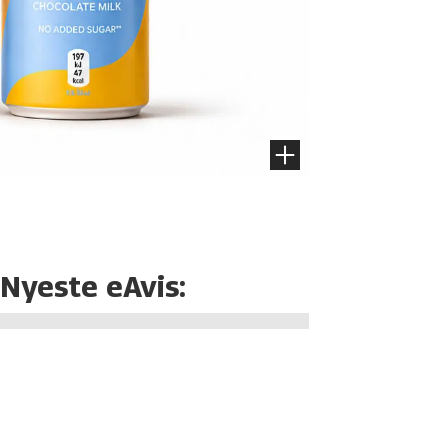
Nyeste eAvis:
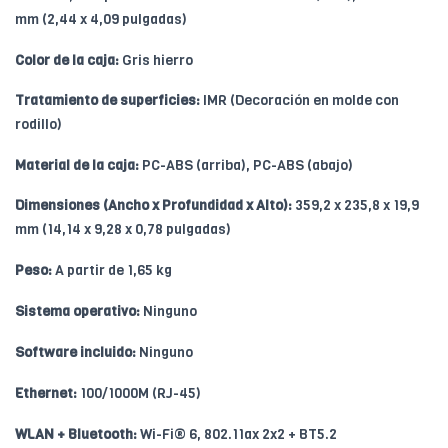
mm (2,44 x 4,09 pulgadas)
Color de la caja:
Gris hierro
Tratamiento de superficies:
IMR (Decoración en molde con
rodillo)
Material de la caja:
PC-ABS (arriba), PC-ABS (abajo)
Dimensiones (Ancho x Profundidad x Alto):
359,2 x 235,8 x 19,9
mm (14,14 x 9,28 x 0,78 pulgadas)
Peso:
A partir de 1,65 kg
Sistema operativo:
Ninguno
Software incluido:
Ninguno
Ethernet:
100/1000M (RJ-45)
WLAN + Bluetooth:
Wi-Fi® 6, 802.11ax 2x2 + BT5.2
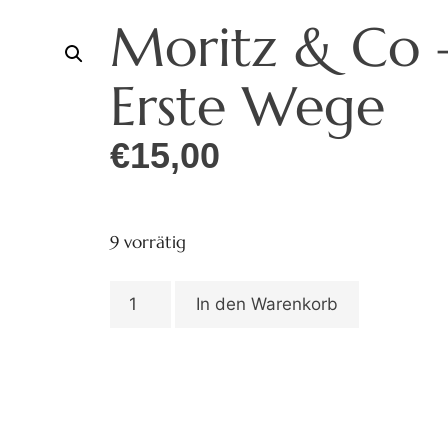
Moritz & Co 
Erste Wege
€
15,00
9 vorrätig
In den Warenkorb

****************************************

▶ _EXERCISE DIRECTIONS_
Starting with the line that contains "Moritz & Co" and going on through the last line of the listing above, give each line as a string in a JSON list, leaving out any blank lines.

▶ _WRITTEN SOLUTION_
[
  "Moritz & Co ",
  "Erste Wege",
  "€",
  "15,00",
  "9 vorrätig",
  "In den Warenkorb"
]